Geht alles gut, machen die französischen und britischen Unternehmen, die zusammen die PNTL besitzen, ein Riesengeschäft. Langfristig plant Japan nämlich, mehrere Reaktoren mit solchen Mox-Brennstäben zu betreiben. Nach einer Greenpeace-Schätzung ist in den nächsten zehn Jahren mit 80 weiteren Transporten zu rechnen.

Kein Wunder also, daß zur Jungfernfahrt StörerInnen nicht erwünscht waren. BNFL und Cogéma schafften es, die jeweils in Barrow-in-Furness und Cherbourg eingelaufenen Greenpeace-Kutter aus der Nähe der Nuklear-Lastkähne zu verbannen.

Aus "Sicherheitsgründen", wie es in den gerichtlichen Urteilen heißt. Aus denselben Gründen blieb auch der Zeitpunkt des Auslaufens bis kurz vor dem Start geheim. "Die maritime Route und die approximative Ankunftszeit in Japan werden einen Tag nach der Abfahrt aus Europa mitgeteilt", verriet eine Pressemitteilung der BNFL am 19. Juli. Ein System von internationalen Bestimmungen garantiere die absolute Sicherheit des Transports, teilte die britische Firma weiterhin mit.

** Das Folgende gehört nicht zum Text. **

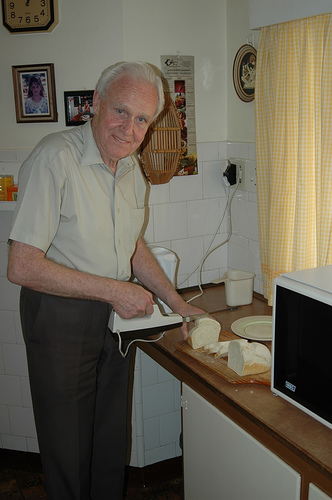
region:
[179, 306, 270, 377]
Bread on a cutting board.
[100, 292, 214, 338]
The man is holding a bread knife.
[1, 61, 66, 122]
A picture of a girl on the wall.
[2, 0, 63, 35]
Clock on the wall.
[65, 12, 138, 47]
The wall is white.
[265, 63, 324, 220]
The curtain is yellow and white.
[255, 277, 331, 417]
A microwave on the counter.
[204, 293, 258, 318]
The counter is wooden.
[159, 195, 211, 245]
White tile on the wall.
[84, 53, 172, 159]
The man has white hair.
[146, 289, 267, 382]
slicing bread on a cutting board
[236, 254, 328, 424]
White microwave on the counter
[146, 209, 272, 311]
Tiles on the wall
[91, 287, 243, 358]
Using an electric slicer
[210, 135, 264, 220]
Cords are plugged into the socket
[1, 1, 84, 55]
Clock on the wall behind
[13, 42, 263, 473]
Neatly dressed gentleman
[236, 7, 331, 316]
Yellow checkered curtains covering the window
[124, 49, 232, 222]
Wooden basket hangs on the wall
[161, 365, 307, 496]
White cabinet door below the counter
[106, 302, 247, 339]
electric carving knife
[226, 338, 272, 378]
loaf of white bread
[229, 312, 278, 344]
small white plate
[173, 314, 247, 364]
loaf of bread being sliced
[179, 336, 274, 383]
small wood cutting board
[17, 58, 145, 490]
older man cutting bread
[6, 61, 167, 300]
older man in short sleeved shirt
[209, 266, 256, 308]
white plastic measuring cup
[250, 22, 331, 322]
yellow gingham checked curtain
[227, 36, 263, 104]
decorative plate hung from wall hook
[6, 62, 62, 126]
framed photo of little girl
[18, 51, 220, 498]
senior man wearing brown pants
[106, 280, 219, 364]
electric carving knife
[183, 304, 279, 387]
loaf of bread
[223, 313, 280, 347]
white empty plate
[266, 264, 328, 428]
black and white microwave oven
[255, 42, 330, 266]
yellow and white gingham curtains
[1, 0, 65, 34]
brown and tan wall clock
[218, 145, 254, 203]
electrical outlet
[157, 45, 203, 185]
poster hanging on the wall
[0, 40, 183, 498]
Man is smiling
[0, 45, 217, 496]
Man holds an electric knife in right hand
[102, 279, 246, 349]
Knife is electric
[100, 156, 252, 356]
Electric knife is plug in electric outlet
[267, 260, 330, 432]
Microwave on a table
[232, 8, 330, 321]
Yellow curtain covers a window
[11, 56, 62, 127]
Picture of a female hangs on wall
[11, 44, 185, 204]
Man has gray hair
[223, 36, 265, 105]
Picture is round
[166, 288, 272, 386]
Bread is cut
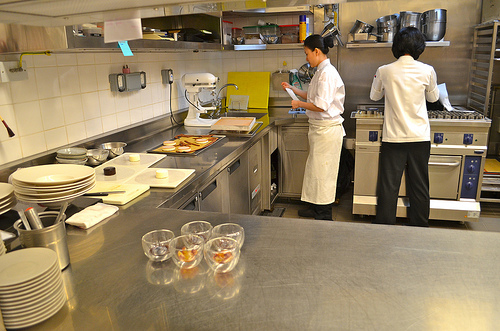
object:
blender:
[182, 73, 219, 127]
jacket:
[369, 56, 440, 144]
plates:
[10, 162, 96, 185]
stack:
[0, 247, 69, 331]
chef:
[370, 26, 440, 227]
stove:
[351, 103, 492, 224]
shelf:
[345, 41, 451, 50]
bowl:
[420, 8, 448, 21]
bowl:
[421, 23, 447, 41]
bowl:
[378, 32, 396, 42]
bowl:
[375, 14, 399, 27]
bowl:
[350, 19, 374, 33]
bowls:
[142, 220, 247, 274]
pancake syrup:
[179, 245, 198, 263]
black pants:
[375, 140, 430, 226]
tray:
[146, 134, 227, 156]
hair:
[391, 26, 426, 60]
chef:
[281, 34, 347, 221]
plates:
[0, 247, 58, 287]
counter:
[0, 119, 500, 330]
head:
[303, 34, 335, 68]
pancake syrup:
[214, 250, 234, 264]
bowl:
[141, 228, 175, 262]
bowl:
[168, 235, 204, 269]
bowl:
[212, 222, 245, 250]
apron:
[300, 120, 343, 205]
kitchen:
[0, 0, 497, 329]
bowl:
[180, 220, 213, 243]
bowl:
[204, 237, 245, 273]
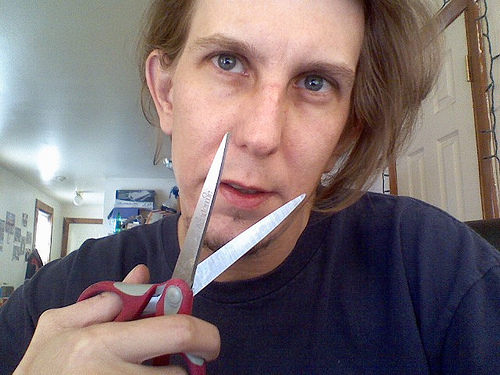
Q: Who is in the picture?
A: A woman.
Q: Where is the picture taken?
A: In a house.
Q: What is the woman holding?
A: Scissors.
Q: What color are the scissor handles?
A: Red.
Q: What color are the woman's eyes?
A: Blue.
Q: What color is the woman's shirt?
A: Blue.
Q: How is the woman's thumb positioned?
A: Through the scissors.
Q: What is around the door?
A: Christmas lights.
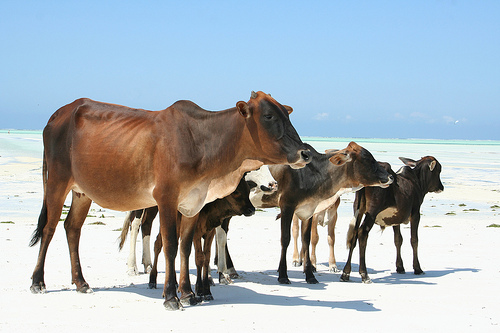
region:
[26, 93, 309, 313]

"Die beiden Schiffe wurden zudem mit Kanonen und ausgebildetem Sicherheitspersonal bestückt, sie werden sich gegenseitig beschützen", versichert Janine Claber, Pressesprecherin der BNFL, gegenüber Jungle World. "Jedes dieser Schiffe befördert eine Viertel Tonne Plutonium, sieben Tonnen hochexplosive Munition und 1 100 Tonnen Öl", kontert Damon Moglen von Greenpeace International, "das ist ein gutes Rezept für eine Katastrophe."

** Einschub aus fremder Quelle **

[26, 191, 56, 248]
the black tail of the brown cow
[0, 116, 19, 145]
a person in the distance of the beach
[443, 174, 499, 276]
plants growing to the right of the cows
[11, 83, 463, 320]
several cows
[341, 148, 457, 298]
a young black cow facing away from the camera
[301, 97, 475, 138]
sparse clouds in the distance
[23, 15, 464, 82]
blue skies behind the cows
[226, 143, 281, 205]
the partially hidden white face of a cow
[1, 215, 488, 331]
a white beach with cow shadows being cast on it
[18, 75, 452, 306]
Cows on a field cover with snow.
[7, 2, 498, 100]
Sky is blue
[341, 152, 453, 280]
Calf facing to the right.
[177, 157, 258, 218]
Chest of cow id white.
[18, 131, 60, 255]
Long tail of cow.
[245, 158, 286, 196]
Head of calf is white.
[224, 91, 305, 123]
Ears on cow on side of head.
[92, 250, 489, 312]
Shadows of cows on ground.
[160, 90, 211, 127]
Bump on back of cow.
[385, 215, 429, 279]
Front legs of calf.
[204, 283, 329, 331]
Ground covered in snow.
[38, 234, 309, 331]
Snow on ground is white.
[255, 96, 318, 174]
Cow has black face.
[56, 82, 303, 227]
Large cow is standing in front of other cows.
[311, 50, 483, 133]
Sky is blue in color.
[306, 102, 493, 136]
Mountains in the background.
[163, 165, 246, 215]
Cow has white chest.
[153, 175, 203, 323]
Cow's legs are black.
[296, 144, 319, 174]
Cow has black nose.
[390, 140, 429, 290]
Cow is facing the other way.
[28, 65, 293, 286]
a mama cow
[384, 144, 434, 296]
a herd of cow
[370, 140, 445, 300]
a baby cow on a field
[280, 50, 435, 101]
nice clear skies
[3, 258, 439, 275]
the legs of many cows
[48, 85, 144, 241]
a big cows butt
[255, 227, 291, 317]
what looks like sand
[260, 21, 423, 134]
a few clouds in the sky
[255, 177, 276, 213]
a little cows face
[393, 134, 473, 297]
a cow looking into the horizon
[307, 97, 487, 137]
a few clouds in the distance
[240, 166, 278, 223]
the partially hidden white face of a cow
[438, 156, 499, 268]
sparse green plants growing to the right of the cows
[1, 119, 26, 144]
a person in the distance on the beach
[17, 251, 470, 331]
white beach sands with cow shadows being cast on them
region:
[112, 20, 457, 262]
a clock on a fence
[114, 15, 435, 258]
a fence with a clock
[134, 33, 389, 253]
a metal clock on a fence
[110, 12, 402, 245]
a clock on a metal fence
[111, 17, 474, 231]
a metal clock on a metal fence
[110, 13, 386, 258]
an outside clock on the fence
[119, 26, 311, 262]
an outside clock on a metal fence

Greenpeace weist zudem auf andere Einsatzgebiete des Plutoniums hin: Die rund 400 Kilogramm würden ausreichen, um 60 Atombomben herzustellen. Inzwischen haben auch die Regierungen aus Irland, Neuseeland, Südafrika und Südkorea sowie aus 25 Karibik-und 16 Süd-Pazifik-Staaten ihre Bedenken gegenüber den Plutonium-Transporten angemeldet.

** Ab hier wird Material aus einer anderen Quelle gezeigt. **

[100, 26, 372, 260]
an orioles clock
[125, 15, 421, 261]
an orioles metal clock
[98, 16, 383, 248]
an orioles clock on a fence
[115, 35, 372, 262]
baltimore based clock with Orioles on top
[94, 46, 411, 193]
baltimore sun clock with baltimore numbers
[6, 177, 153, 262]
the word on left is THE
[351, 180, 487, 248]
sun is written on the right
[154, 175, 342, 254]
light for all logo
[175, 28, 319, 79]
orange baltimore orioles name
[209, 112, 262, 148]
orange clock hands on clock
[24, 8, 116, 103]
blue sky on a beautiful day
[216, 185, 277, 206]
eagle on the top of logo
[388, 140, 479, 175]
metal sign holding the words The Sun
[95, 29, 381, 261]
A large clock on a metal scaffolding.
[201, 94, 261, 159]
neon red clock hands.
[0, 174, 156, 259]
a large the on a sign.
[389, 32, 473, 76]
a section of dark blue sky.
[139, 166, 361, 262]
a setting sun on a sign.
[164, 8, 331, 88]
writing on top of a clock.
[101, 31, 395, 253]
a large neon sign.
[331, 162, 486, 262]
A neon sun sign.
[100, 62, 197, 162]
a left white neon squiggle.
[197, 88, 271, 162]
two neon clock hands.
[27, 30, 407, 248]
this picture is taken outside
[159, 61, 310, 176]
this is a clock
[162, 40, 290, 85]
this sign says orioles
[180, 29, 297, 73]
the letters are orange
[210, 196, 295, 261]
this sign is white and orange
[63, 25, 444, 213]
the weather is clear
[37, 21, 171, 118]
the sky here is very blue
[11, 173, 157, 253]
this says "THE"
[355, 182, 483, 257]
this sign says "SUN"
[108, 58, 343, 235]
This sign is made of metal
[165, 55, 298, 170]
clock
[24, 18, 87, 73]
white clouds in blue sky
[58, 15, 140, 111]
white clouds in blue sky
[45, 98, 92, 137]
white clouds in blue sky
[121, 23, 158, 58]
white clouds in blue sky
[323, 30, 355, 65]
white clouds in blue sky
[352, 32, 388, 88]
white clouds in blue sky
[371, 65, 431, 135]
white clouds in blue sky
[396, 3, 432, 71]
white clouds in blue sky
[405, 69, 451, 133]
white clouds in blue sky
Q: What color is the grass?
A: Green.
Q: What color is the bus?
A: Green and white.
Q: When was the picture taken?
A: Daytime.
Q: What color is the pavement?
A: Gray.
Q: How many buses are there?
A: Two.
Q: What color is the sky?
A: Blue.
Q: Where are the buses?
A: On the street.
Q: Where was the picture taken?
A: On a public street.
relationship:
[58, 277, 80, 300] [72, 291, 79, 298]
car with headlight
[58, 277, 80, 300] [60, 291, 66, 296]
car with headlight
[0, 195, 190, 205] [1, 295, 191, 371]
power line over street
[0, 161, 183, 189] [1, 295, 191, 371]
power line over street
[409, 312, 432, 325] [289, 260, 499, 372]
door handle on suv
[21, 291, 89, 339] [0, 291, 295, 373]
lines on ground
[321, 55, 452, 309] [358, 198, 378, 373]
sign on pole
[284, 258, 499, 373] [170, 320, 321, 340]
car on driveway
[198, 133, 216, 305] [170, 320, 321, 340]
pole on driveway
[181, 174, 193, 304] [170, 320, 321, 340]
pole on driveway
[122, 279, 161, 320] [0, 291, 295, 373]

BNFL hob am vergangenen Freitag die Sperrung des Greenpeace-Kontos wieder auf. "Ein Dialog wurde jetzt begonnen", kündigt eine Mitteilung an. Man habe es deshalb für "angemessen" gehalten, die Konten wieder freizugeben. Für Greenpeace ist damit die

Gefahr jedoch keineswegs gebannt. Denn die Schadensersatzforderung von 90 000 britischen Pfund bleibt bestehen.

Der gerichtliche Schritt wird von BNFL als "natürliche Konsequenz" des entstandenen Schadens bezeichnet. Eine Reaktion, mit der das britische Unternehmen nicht alleine dasteht. "Sie hoffen, auf diese Art und Weise eine öffentliche Debatte zu unterbinden", bestätigt Jon Walter, Pressesprecher von Greenpeace International, "die Strategie, per Gerichtsweg gegen uns vorzugehen, verfolgen immer mehr Unternehmen." Die Zahl der Entschädigungsforderungen habe in der letzten Zeit zugenommen.

Noch können die Drohgebärden der Atom-Industrie die Umweltaktionsgruppe nicht so recht beeindrucken. Zumindest nach außen läßt man sich nichts anmerken. Im Gegenteil: In gewohnter Manier fügt Greenpeace die Gerichtsklagen in die hauseigene Werbe-Strategie ein. Frei nach dem Motto: Je größer die Industrielobby sich aufbläht und je kleiner der friedliche Öko-David dagegen wirkt, desto beeindruckender die Wirkung der mutigen Einsätze beim Publikum.

Wenn dann die Spendenkasse klingelt, geht die Rechnung auf. "We are mobilizing a global network to ensure that our Web pages will continue to bring you information. We will not be silenced. We will not be shut down", kündigt die Webseite kämpferisch an.